При этих словах Изабелла со слезами бросилась на постель:
– Ах вы бедные! Вас же посадят в тюрьму! Как жаль! Вас запрут в гадких темных камерах, покрытых плесенью, с пауками и мышами, в дворцовом подземелье…
– Ну почему вы так пессимистичны, Ваше Высочество? – возразила Лукреция. – Мы надеемся победить. Ведь вам бы хотелось снова улыбаться?
– Это невозможно. Невозможно! – всхлипывала принцесса. Потом, схватив Полисену за руки, сказала: – Даже не пытайтесь. Попросите вычеркнуть вас из списка, пока не поздно.
– Так вы это нарочно делаете! – недовольно протянула Лукреция. – Значит, это не болезнь, а вы сами не хотите приложить ни капельки усилий. Это по вашей вине столько несчастных брошено в подземелье.
– Неправда, я не виновата! – защищалась Изабелла. – Я и вправду не могу больше улыбаться. Это совершенно не в моей воле.
– Но отчего? Ведь есть же какая-то причина!
– Ах, если уж об этом зашла речь, то таких причин сотни… Начиная с эрцгерцогини Теодоры, – ответила Изабелла.
– Но почему вы живете с ней, а не с матерью? – перебила ее Полисена. С первого же дня у нее сложилось впечатление, что королева, хотя и не была в курсе подмены новорожденной, непонятным образом догадывалась, что Изабелла ей чужая, незаконно претендующая на трон, и поэтому не могла ее любить. Полисена думала, что именно это заставило королеву выбрать другие покои.
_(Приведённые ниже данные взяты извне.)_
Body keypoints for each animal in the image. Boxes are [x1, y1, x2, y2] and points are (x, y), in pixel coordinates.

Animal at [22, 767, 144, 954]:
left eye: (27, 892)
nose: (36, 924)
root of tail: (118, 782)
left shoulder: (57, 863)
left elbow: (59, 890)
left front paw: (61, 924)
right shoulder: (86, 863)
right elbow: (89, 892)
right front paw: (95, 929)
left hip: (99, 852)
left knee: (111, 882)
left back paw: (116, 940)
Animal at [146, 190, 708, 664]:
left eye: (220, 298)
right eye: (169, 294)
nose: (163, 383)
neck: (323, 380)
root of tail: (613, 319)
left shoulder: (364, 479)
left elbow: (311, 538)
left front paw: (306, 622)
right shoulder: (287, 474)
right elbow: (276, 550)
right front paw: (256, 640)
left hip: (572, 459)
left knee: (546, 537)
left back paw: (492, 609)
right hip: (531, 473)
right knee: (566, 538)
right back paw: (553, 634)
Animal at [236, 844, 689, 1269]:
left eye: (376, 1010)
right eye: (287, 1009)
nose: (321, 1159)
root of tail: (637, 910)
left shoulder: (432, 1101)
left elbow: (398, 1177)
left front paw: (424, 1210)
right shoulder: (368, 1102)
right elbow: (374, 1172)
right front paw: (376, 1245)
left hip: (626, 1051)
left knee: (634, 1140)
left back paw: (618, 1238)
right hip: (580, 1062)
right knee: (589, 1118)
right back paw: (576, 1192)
– Пока мой отец был жив, – объяснила Изабелла грустным голосом, – я жила вместе с королевой. Спала рядом с ее комнатой, видела ее каждый день, обедала вместе с ней. Когда мы принимали послов или приветствовали народ с балкона, моя мать держала меня на руках. Потом, когда я стала слишком тяжелой, она держала меня за руку, крепко к себе прижимая. И когда не было никаких официальных дел, она была со мной. Сидела рядышком на ковре и играла, рассказывала мне о разных вещах, смешила меня, мы с ней боролись, а потом она крепко-крепко обнимала меня…
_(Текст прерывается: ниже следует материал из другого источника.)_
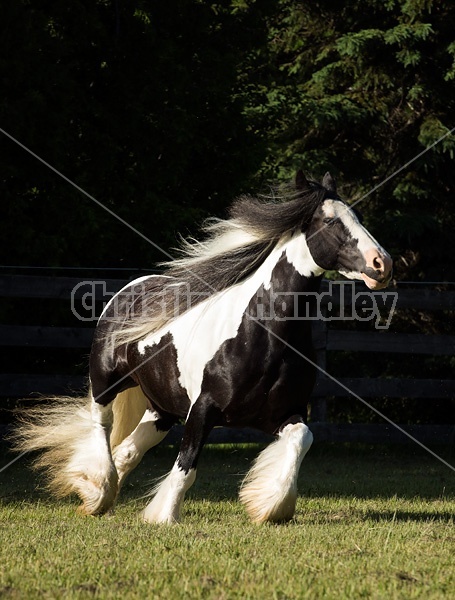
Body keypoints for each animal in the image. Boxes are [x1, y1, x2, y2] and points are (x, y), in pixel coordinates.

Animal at [14, 171, 392, 524]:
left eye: (357, 216)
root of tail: (131, 288)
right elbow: (186, 466)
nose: (382, 263)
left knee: (127, 450)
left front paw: (270, 507)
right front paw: (164, 516)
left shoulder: (285, 413)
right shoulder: (203, 409)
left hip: (162, 407)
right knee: (101, 427)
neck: (263, 336)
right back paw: (98, 493)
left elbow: (303, 439)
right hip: (106, 382)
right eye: (330, 221)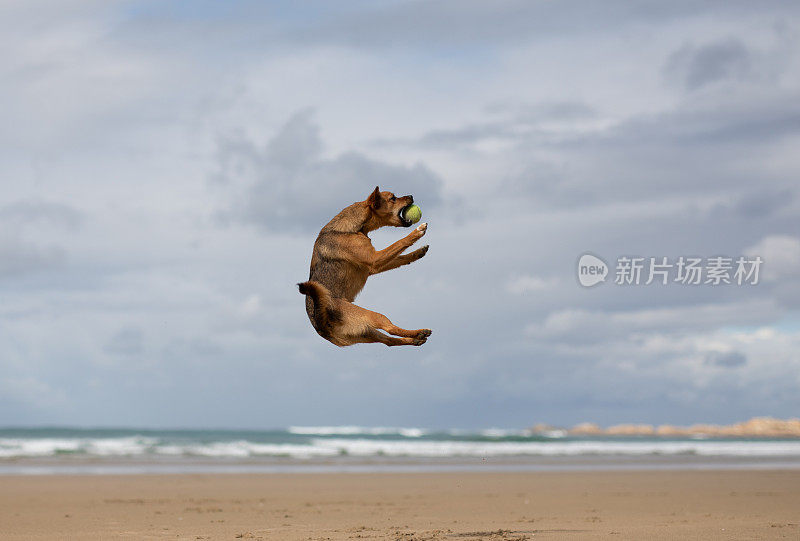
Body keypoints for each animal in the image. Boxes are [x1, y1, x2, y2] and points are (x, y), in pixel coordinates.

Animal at [298, 186, 432, 346]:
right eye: (393, 198)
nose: (411, 195)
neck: (358, 227)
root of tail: (322, 324)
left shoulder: (373, 266)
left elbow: (400, 257)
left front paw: (418, 253)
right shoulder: (375, 259)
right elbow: (400, 242)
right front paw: (417, 232)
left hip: (367, 332)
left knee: (389, 341)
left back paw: (415, 338)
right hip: (372, 316)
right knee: (390, 328)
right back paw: (419, 332)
В точности как Джиневра Доброттини со своими дочками. Не обращая внимания на то, что одна из них, старшая, была самозванкой. «Какие же они глупые, эти мамы! – подумалось Полисене. – И купеческую жену, и королеву легко ввести в заблуждение поцелуем или улыбкой!»
– Мама обожала меня, – продолжала свой рассказ Изабелла. – В те времена у нас было немного дел. На военные парады и шествия, заседания министров и публичные казни ходил мой отец. А когда его не было дома, он оставлял вместо себя брата, который потом стал правителем.